Quand création participative et IA se rencontrent, quatre modalités d’usage et deux écoles artistiques s’entremêlent. Guide pratique pour naviguer entre innovation et maîtrise.
La création participative est un champ d’action artistique à plusieurs facettes, souvent porté par un artiste ou une équipe artistique. On peut distinguer deux écoles ou approches, pour le simplifier : l’approche participative et l’approche coopérative.

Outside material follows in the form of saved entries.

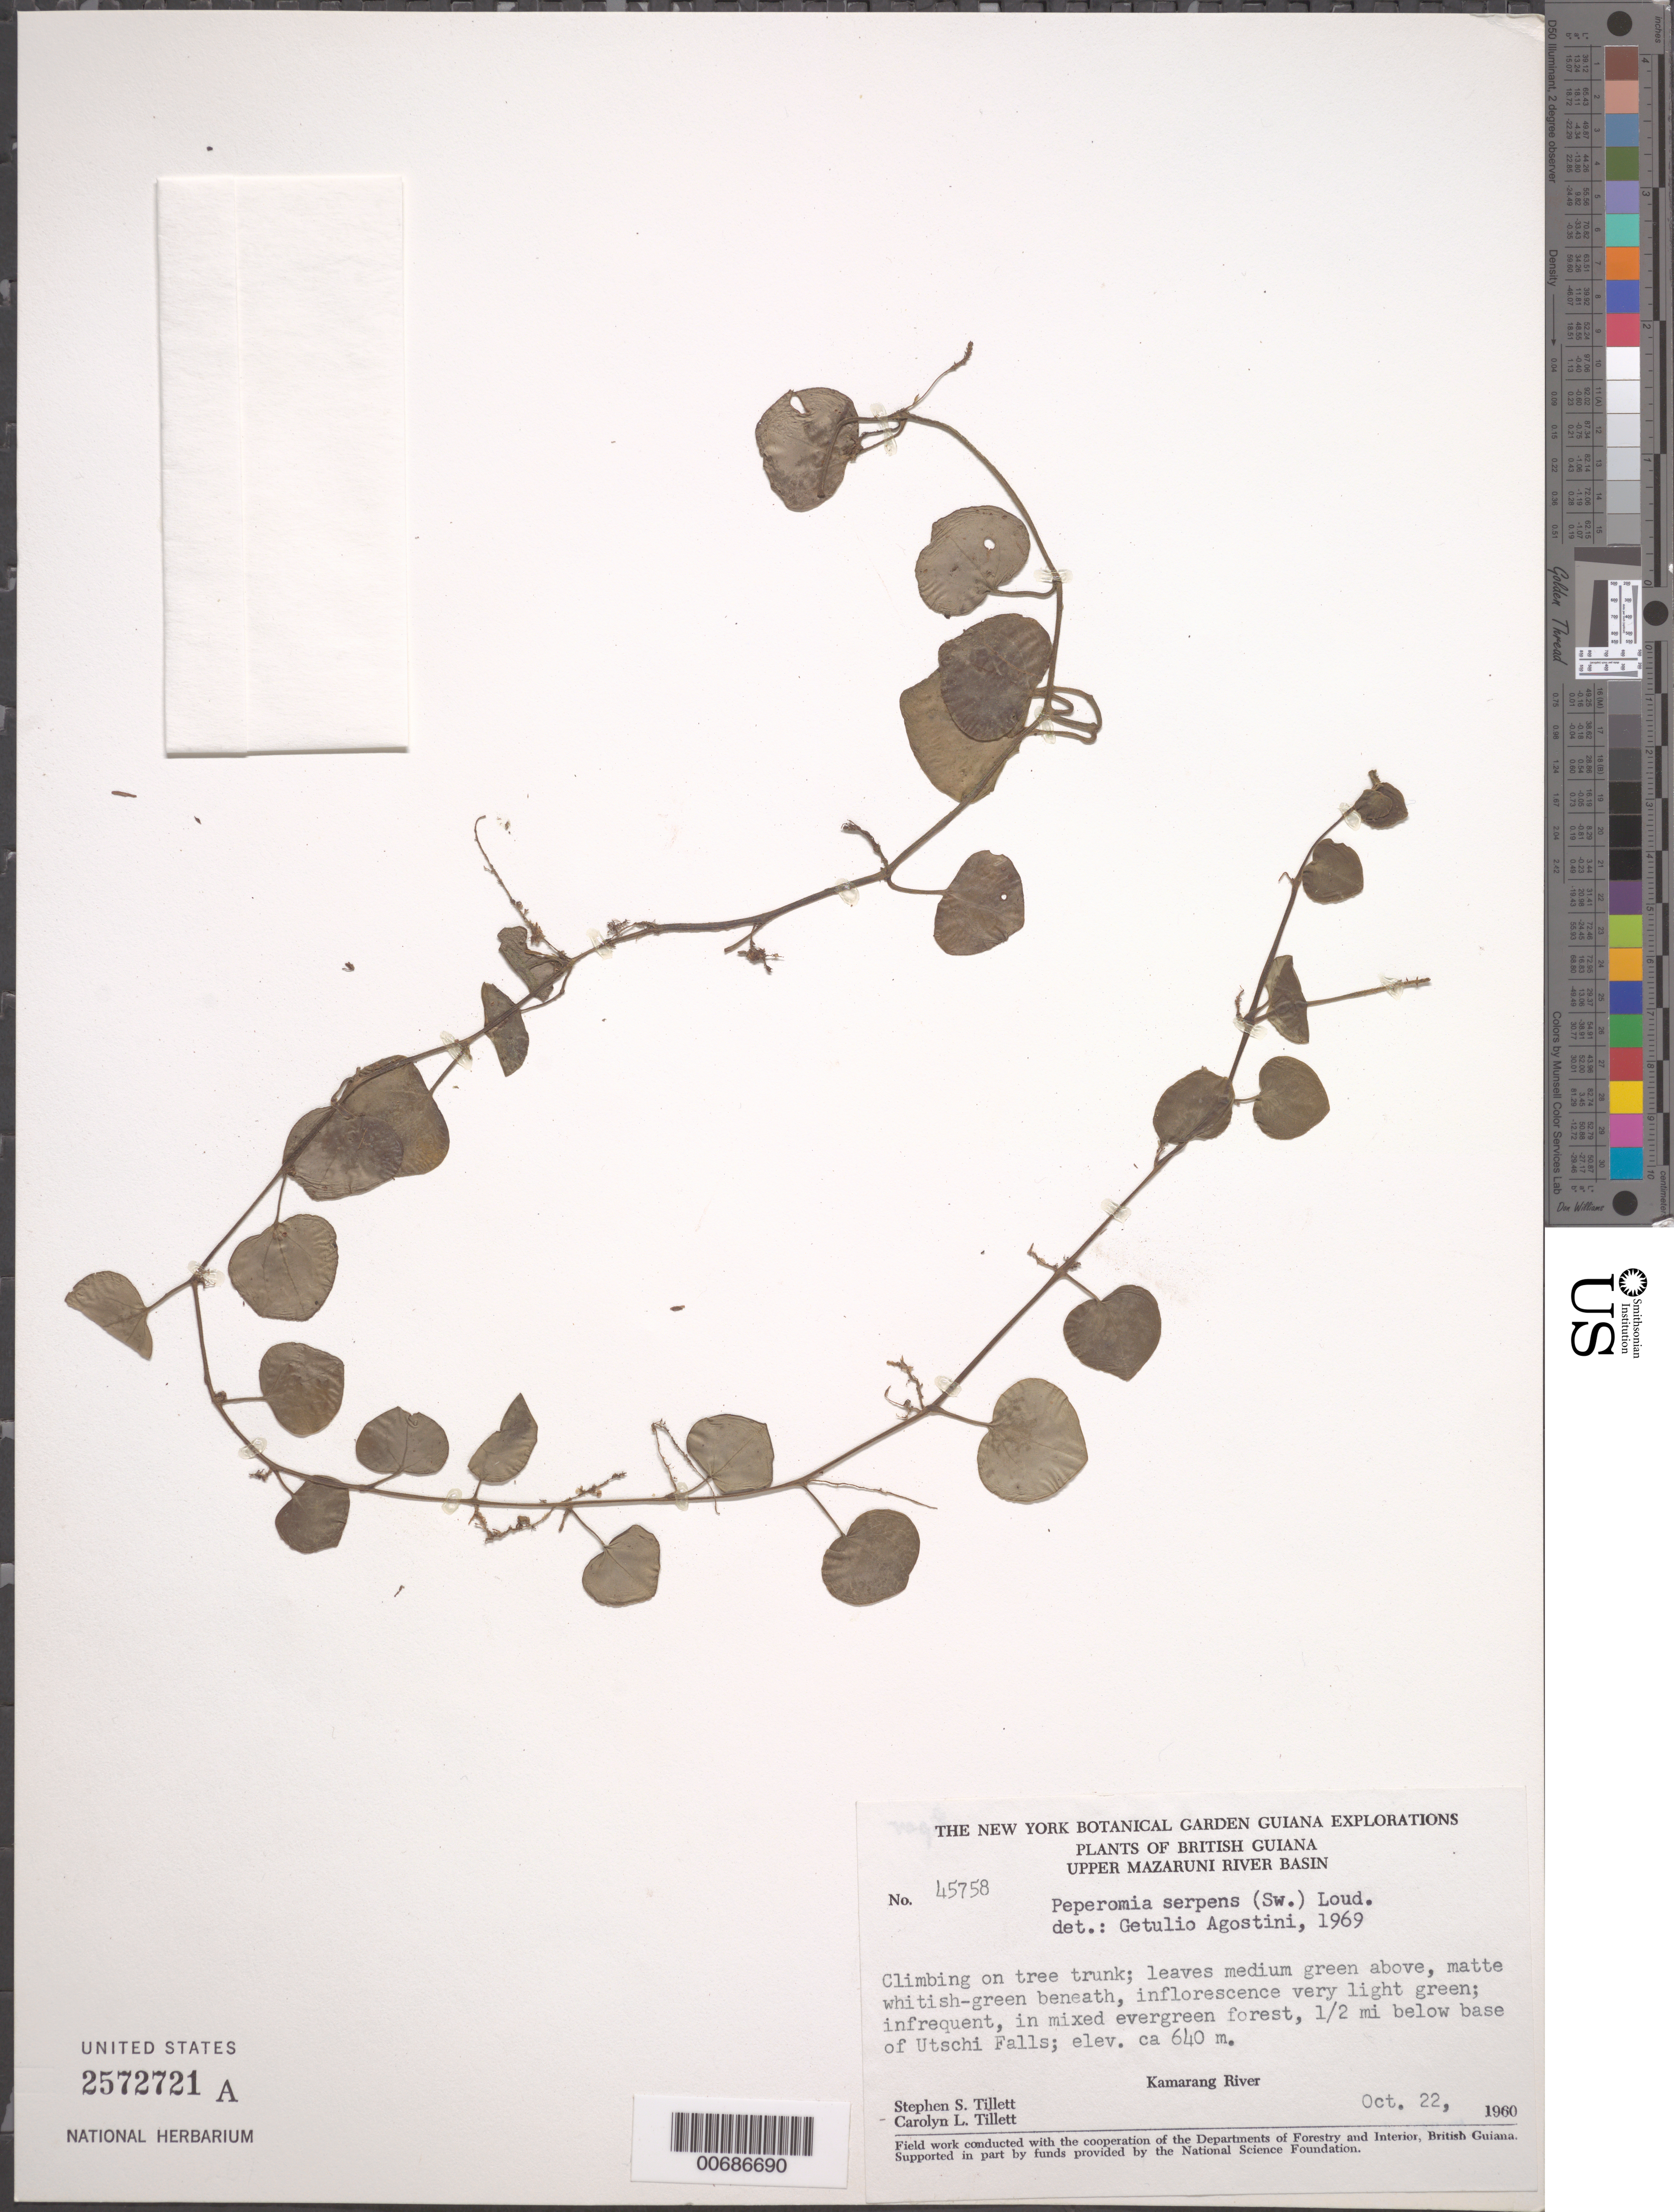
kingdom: Plantae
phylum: Tracheophyta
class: Magnoliopsida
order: Piperales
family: Piperaceae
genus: Peperomia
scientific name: Peperomia serpens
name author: (Sw.) Loudon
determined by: Agostini, G.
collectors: S. S. Tillett, C. L. Tillett & R. Boyan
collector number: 45758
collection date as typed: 22-Oct-60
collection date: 1960-10-22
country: Guyana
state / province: Cuyuni-Mazaruni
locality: Upper Mazaruni River Basin, Utschi Falls, 0.5 mi below, Kamarang River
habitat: Mixed evergreen forest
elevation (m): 640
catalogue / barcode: US 2572721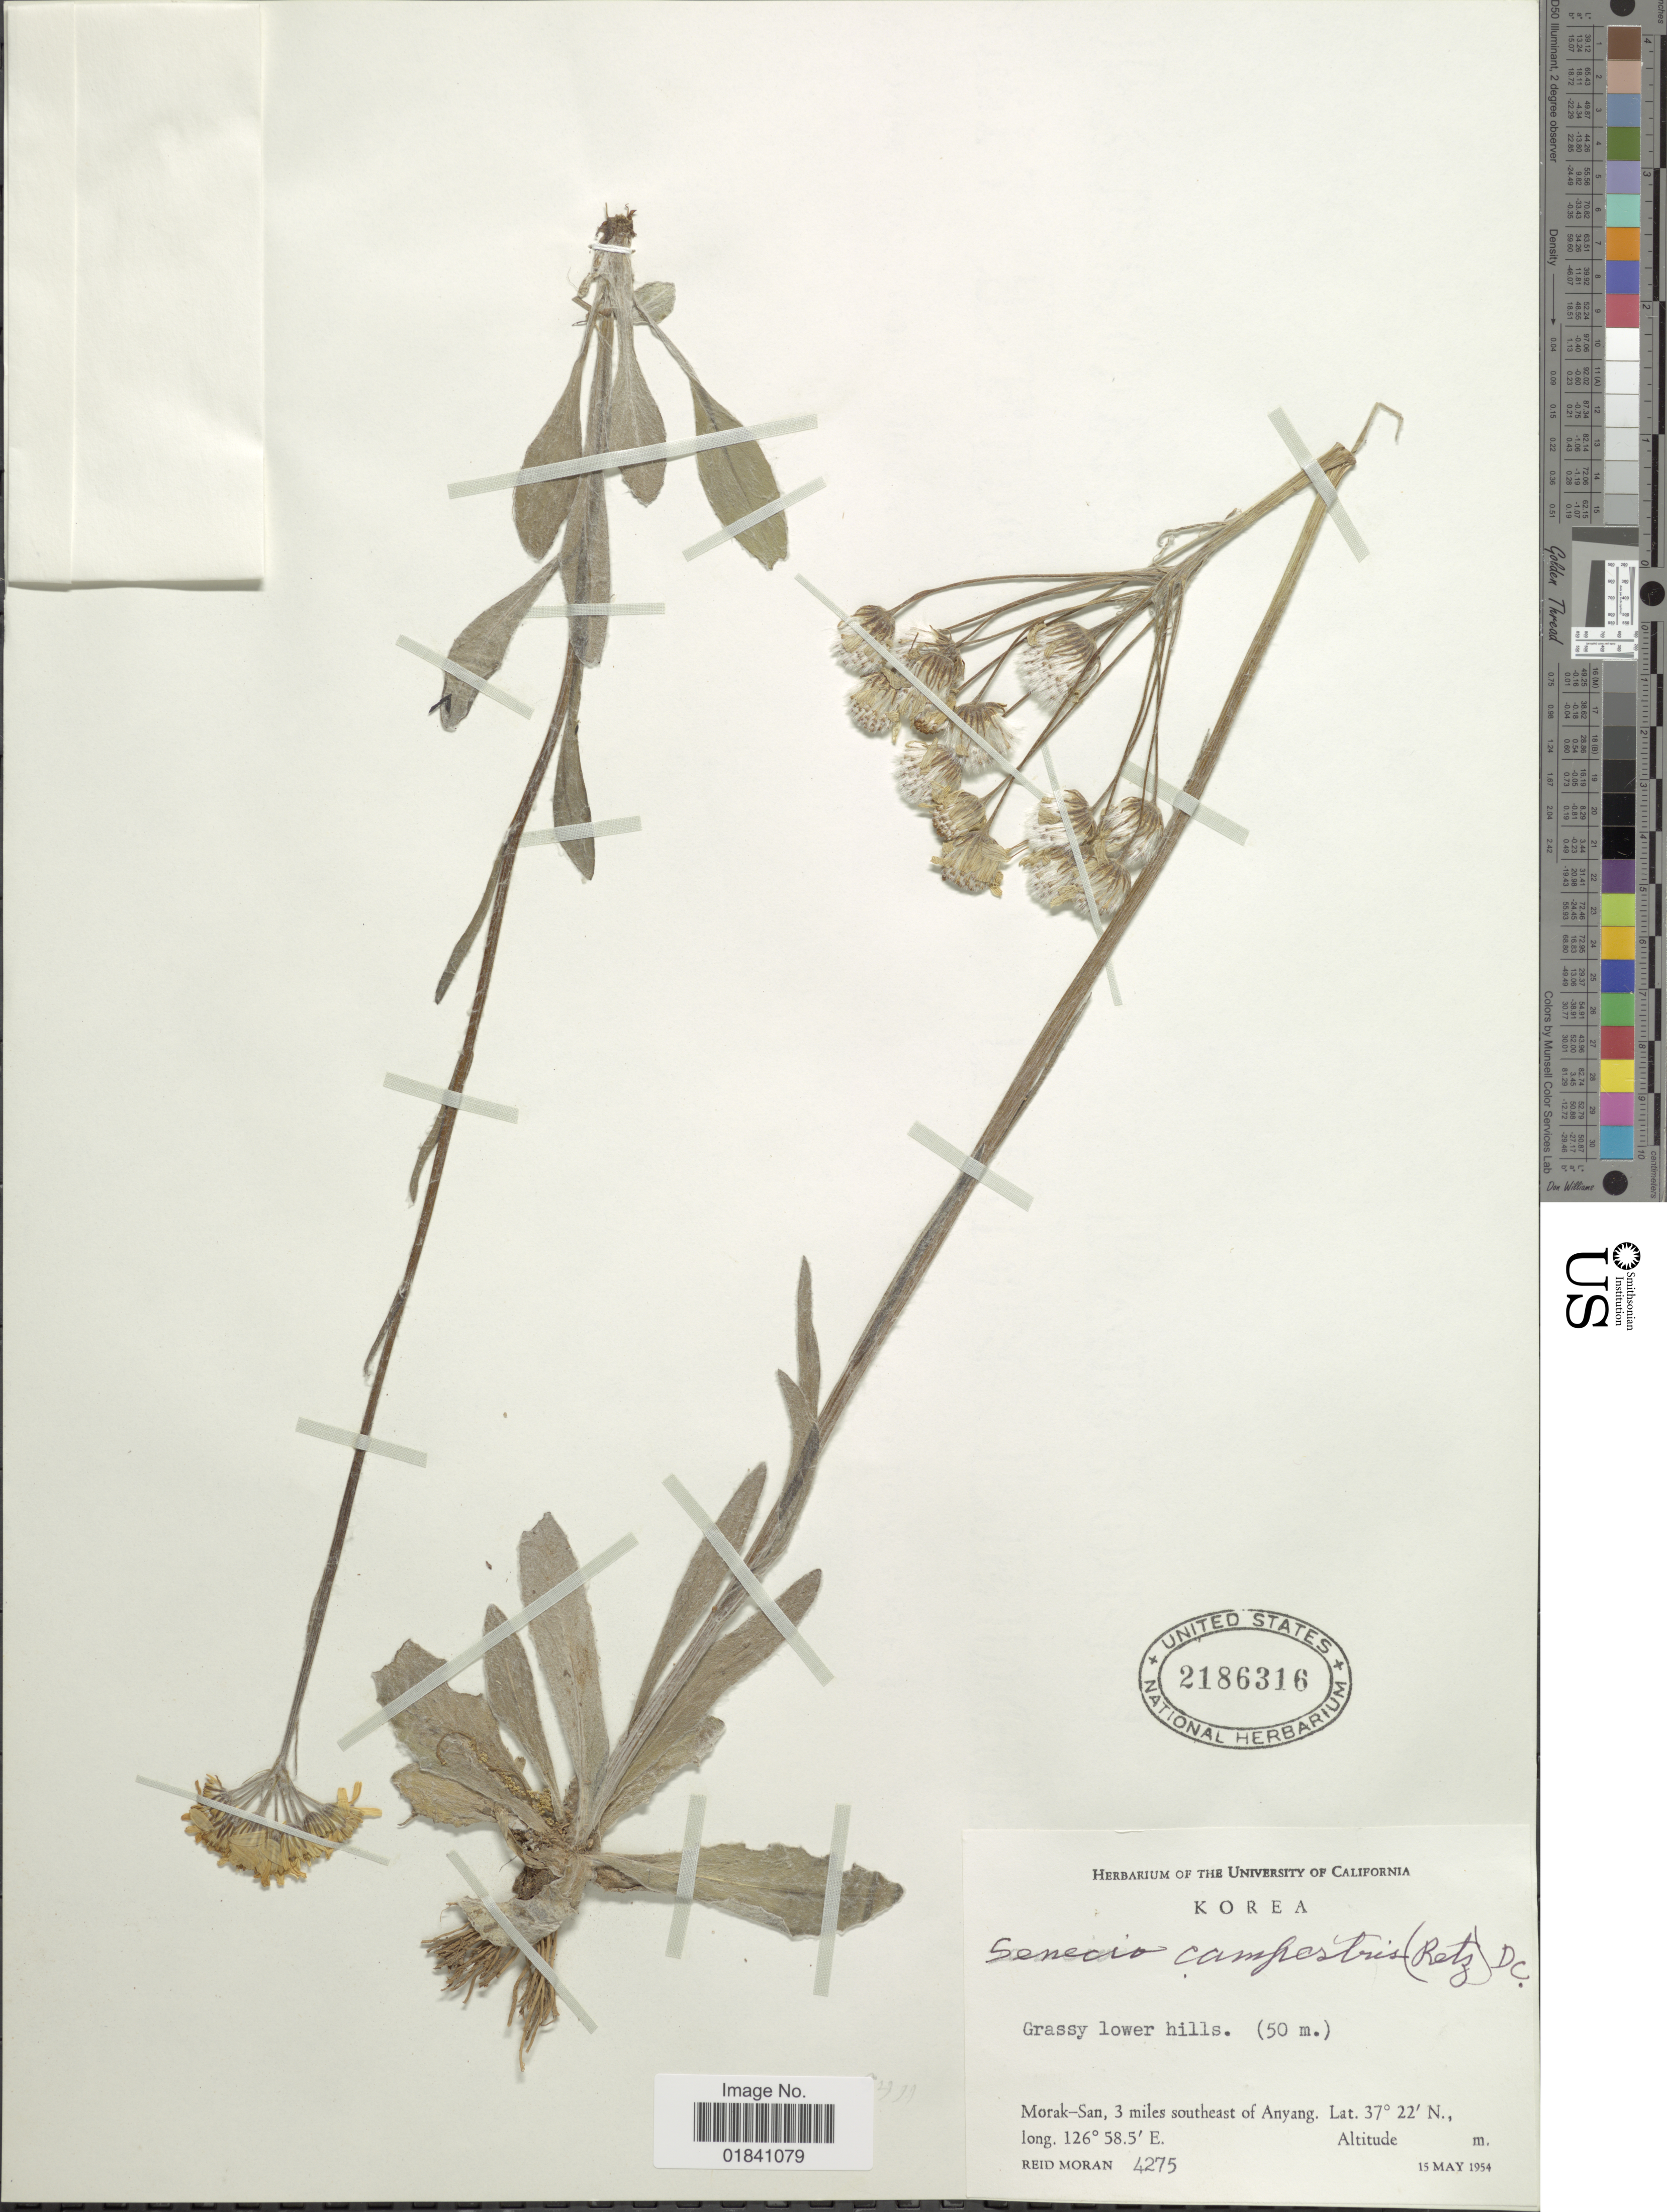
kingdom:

L’approche participative :
Dans l’approche participative, les participants endossent le rôle d’interprètes au service du projet artistique conçu par l’artiste. Même lorsque l’œuvre, qu’elle soit théâtrale, littéraire, chorégraphique ou musicale, s’élabore à partir des contributions des participants, l’artiste conserve le contrôle final sur le résultat. Cette démarche peut s’avérer profondément enrichissante, à condition que les règles soient clairement établies et que chacun comprenne le pouvoir décisionnel que l’artiste maintient tout au long du processus.
L’approche coopérative :
L’approche coopérative relève d’une dynamique bien différente : l’artiste conçoit des protocoles de rencontre, privilégie le processus d’interaction et accepte de soumettre ses propres idées à l’épreuve des contributions collectives. Cette méthode peut bouleverser complètement la distribution des rôles et des responsabilités initialement envisagés. Dans un spectacle de théâtre, par exemple, l’artiste habituellement metteur en scène pourrait devenir acteur, tandis qu’un autre membre du groupe assumerait la mise en scène. Plus encore, certaines créations peuvent émerger en l’absence même de l’artiste initiateur, grâce aux conditions et aux espaces de rencontre qu’il a su mettre en place. Le metteur en scène de théâtre Pippo Delbono travaille beaucoup de cette manière-là et c’est pourquoi dans ses spectacles, on sent une forme d’absolue justesse de la présence des acteurs sur scène et de l’interaction entre eux et les images théâtrales, parce que bien souvent, ils les ont formées entre eux, dans cet univers partagé dans lequel ils ont toute leur place d’invention, d’expression. C’est aussi de cette manière là que j’ai travaillé la mise en scène du court spectacle Bonjour ma belle (captation vidéo) il y a 10 ans pour des étudiants de la Fémis et du CNSAD, en laissant un moment seuls les étudiants, dans un certain esprit, afin que puisse advenir d’eux-mêmes leurs perceptions du futur, qui était le sujet du spectacle.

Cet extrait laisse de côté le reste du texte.